Graph-Augmented Reasoning: Evolving Step-by-Step Knowledge Graph Retrieval for LLM Reasoning
Wenjie Wu, Yongcheng Jing, Yingjie Wang, Wenbin Hu, Dacheng Tao
TL;DR
The paper tackles the challenge that small or resource-constrained LLMs struggle with deep, domain-specific mathematics and are prone to hallucinations during multi-step reasoning. It proposes KG-RAR, a training-free framework that integrates stepwise knowledge-graph retrieval with iterative reasoning, supported by a Post-Retrieval Processing and Reward Model (PRP-RM) to refine context and score steps. A process-oriented Math Knowledge Graph (MKG) is constructed to encode procedural reasoning and dependencies, and a hierarchical retrieval strategy enables targeted, context-rich subgraphs to guide each reasoning step. Experimental results on Math500 and GSM8K across six models show meaningful improvements over standard CoT prompts and competitive performance relative to fine-tuned reward models, demonstrating the practicality of external, structured knowledge augmentation for o1-like reasoning in frozen LLMs.
Abstract
Recent large language model (LLM) reasoning, despite its success, suffers from limited domain knowledge, susceptibility to hallucinations, and constrained reasoning depth, particularly in small-scale models deployed in resource-constrained environments.

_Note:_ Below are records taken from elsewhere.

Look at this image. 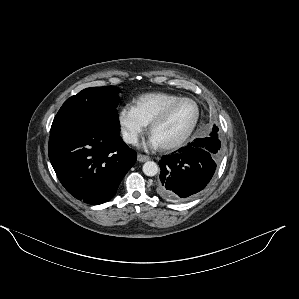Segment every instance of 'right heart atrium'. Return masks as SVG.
Returning a JSON list of instances; mask_svg holds the SVG:
<instances>
[{
  "instance_id": "right-heart-atrium-1",
  "label": "right heart atrium",
  "mask_w": 299,
  "mask_h": 299,
  "mask_svg": "<svg viewBox=\"0 0 299 299\" xmlns=\"http://www.w3.org/2000/svg\"><path fill=\"white\" fill-rule=\"evenodd\" d=\"M117 121L122 137L128 144L137 143L147 126L131 106H125L119 111Z\"/></svg>"
}]
</instances>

This paper presents the first investigation into integrating step-wise knowledge graph retrieval with step-wise reasoning to address these challenges, introducing a novel paradigm termed as graph-augmented reasoning. Our goal is to enable frozen, small-scale LLMs to retrieve and process relevant mathematical knowledge in a step-wise manner, enhancing their problem-solving abilities without additional training. To this end, we propose KG-RAR, a framework centered on process-oriented knowledge graph construction, a hierarchical retrieval strategy, and a universal post-retrieval processing and reward model (PRP-RM) that refines retrieved information and evaluates each reasoning step. Experiments on the Math500 and GSM8K benchmarks across six models demonstrate that KG-RAR yields encouraging results, achieving a 20.73\% relative improvement with Llama-3B on Math500.